Equipe de France : Les gagnants et les perdants

Reuters

Les gagnants

S’il avait été moins en vue face au Portugal, Adrien Rabiot a réussi l'un de ses meilleurs matchs en équipe de France mercredi en Croatie. Mordant à la récupération, il a fait étalage de sa technique et de sa science du jeu, et régulièrement cassé les lignes. Il a marqué des points à Zagreb, malgré un duel perdu contre Modric sur l’action du but croate. Titularisé au Stade de France contre les Portugais, son ancien coéquipier parisien Presnel Kimpembe avait lui été très performant, contrôlant parfaitement Cristiano Ronaldo et consorts. Un match référence pour le défenseur du PSG, en concurrence avec un Clément Lenglet qui a parfois manqué de caractère en Croatie. Après avoir laissé sa place à Steve Mandanda, puis à Mike Maignan, contre l’Ukraine, Hugo Lloris a retrouvé ses buts lors des deux matchs suivants. Le capitaine tricolore, qui n’est pas toujours le plus à l’aise dans le jeu au pied, a réussi des arrêts déterminants, que ce soit contre Ronaldo ou face à Pasalic trois jours plus tard.

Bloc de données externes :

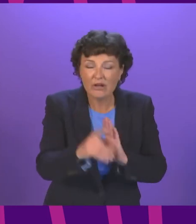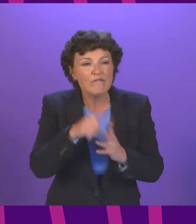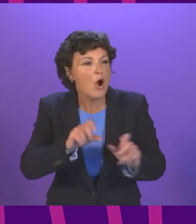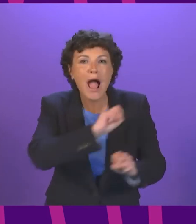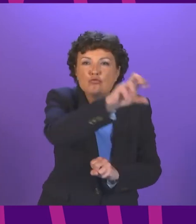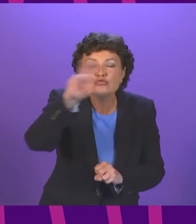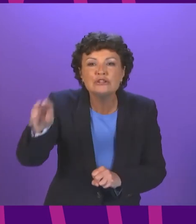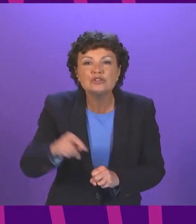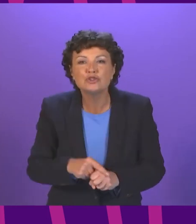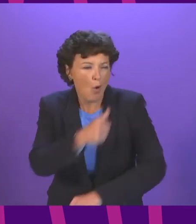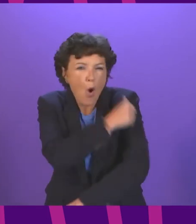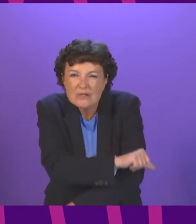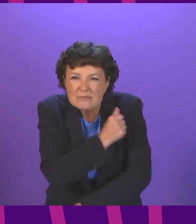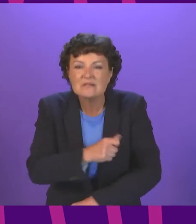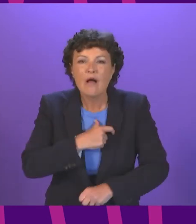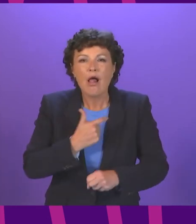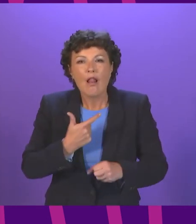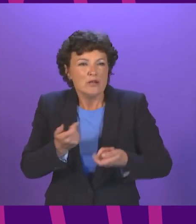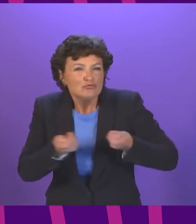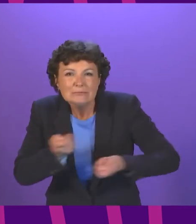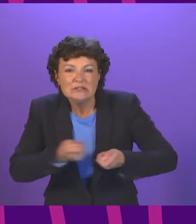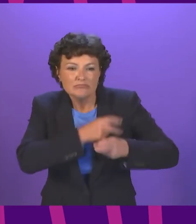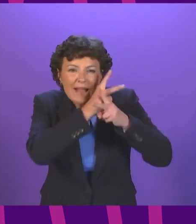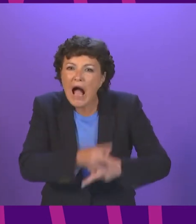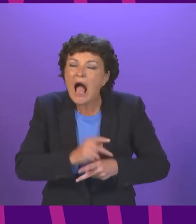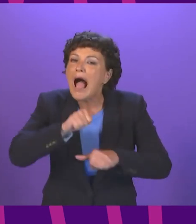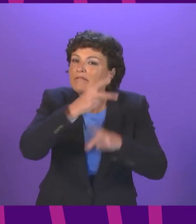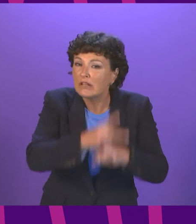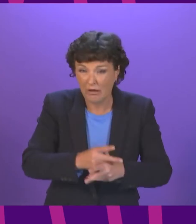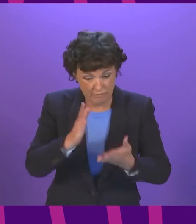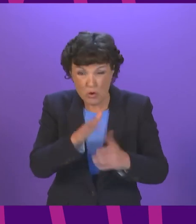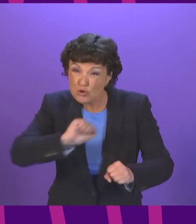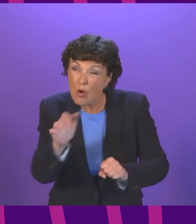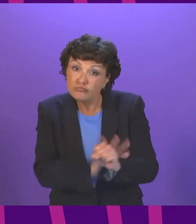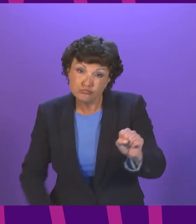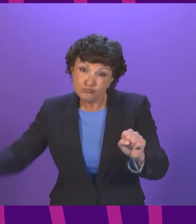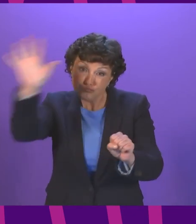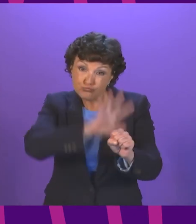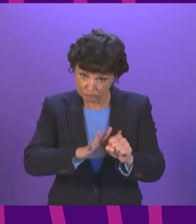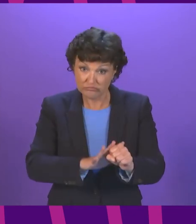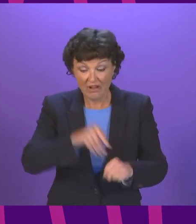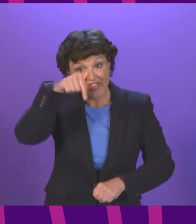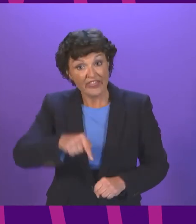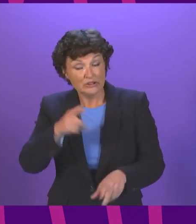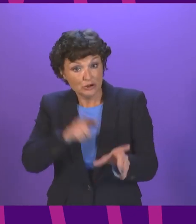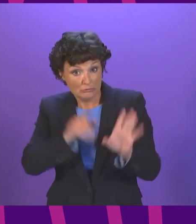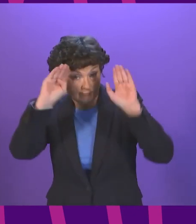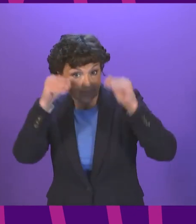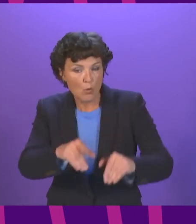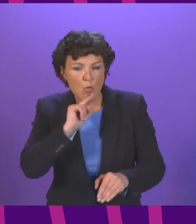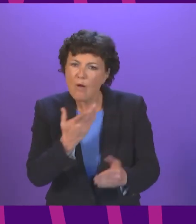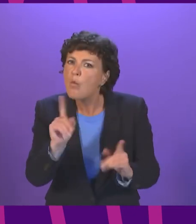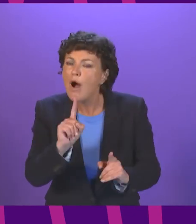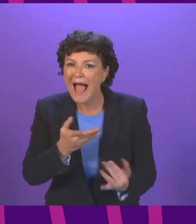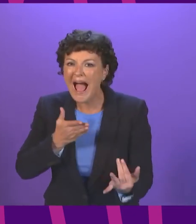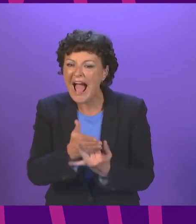rehabilitation and aftercare in every part of Scotland. This year, our focus will be on ensuring access to same-day treatment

Et si Didier Deschamps a tancé Eduardo Camavinga sur l’égalisation croate, juste après son entrée, le jeune Rennais (17 ans et 11 mois) était devenu contre l’Ukraine, d’un joli retourné, le plus jeune buteur des Bleus depuis 1914. Mentions également pour les arrières gauches, avec un Lucas Digne tranchant lors du premier match et encore décisif au troisième, alors que Lucas Hernandez s’est lui montré très costaud contre le Portugal. Enfin, Olivier Giroud, en difficulté face aux hommes de Fernando Santos, avait tout de même inscrit contre l’Ukraine son 42e but pour sa 100e sélection. Ses partenaires offensifs, Antoine Griezmann et Kylian Mbappé, loin d’être toujours transcendants dans le jeu, notamment contre les champions d’Europe, ont réussi à marquer lors des autres matchs. Des joueurs cadres qui n’ont pas dû perdre de points dans l’esprit du sélectionneur, tout comme Paul Pogba, auteur d’une bonne entrée en Croatie et avant-passeur décisif sur le but vainqueur.

Les perdants

Titulaire contre l’Ukraine puis en Croatie, Anthony Martial, malgré de bonnes intentions, a déçu. Il a pourtant réussi quelques beaux enchaînements, et provoqué beaucoup de fautes. Il aurait d’ailleurs mérité d’obtenir un penalty mercredi soir. Et de compter une passe décisive si Kylian Mbappé n’avait pas inexplicablement manqué le cadre sur son offrande à Zagreb. Mais il n’a donc pas réussi à se montrer décisif. Aligné d’entrée face aux Ukrainiens, Dayot Upamecano était attendu au tournant après deux premières sélections hésitantes au sein d’une défense à trois, même s’il avait marqué lors du match aller contre les Croates le mois dernier. Le jeune défenseur du RB Leipzig n’a pas franchement rassuré, au contraire, que ce soit à la relance ou au marquage, et il peine à reproduire ses prestations en club.

Que ce soit face à l’Ukraine ou en Croatie, Steve Nzonzi a rendu deux copies très neutres. Aligné devant la défense, le milieu de terrain rennais doit faire (beaucoup) plus dans ce secteur très concurrentiel, même s’il possède un profil de sentinelle à part. Au contraire de leurs pendants à gauche, les arrières droits ne se sont eux pas toujours mis en valeur. Benjamin Pavard a été solide et mobile contre l’Ukraine, mais a très peu apporté offensivement face au Portugal. Et en Croatie, c’est Ferland Mendy, un arrière gauche, qui a été aligné, et est apparu moins à l’aise défensivement.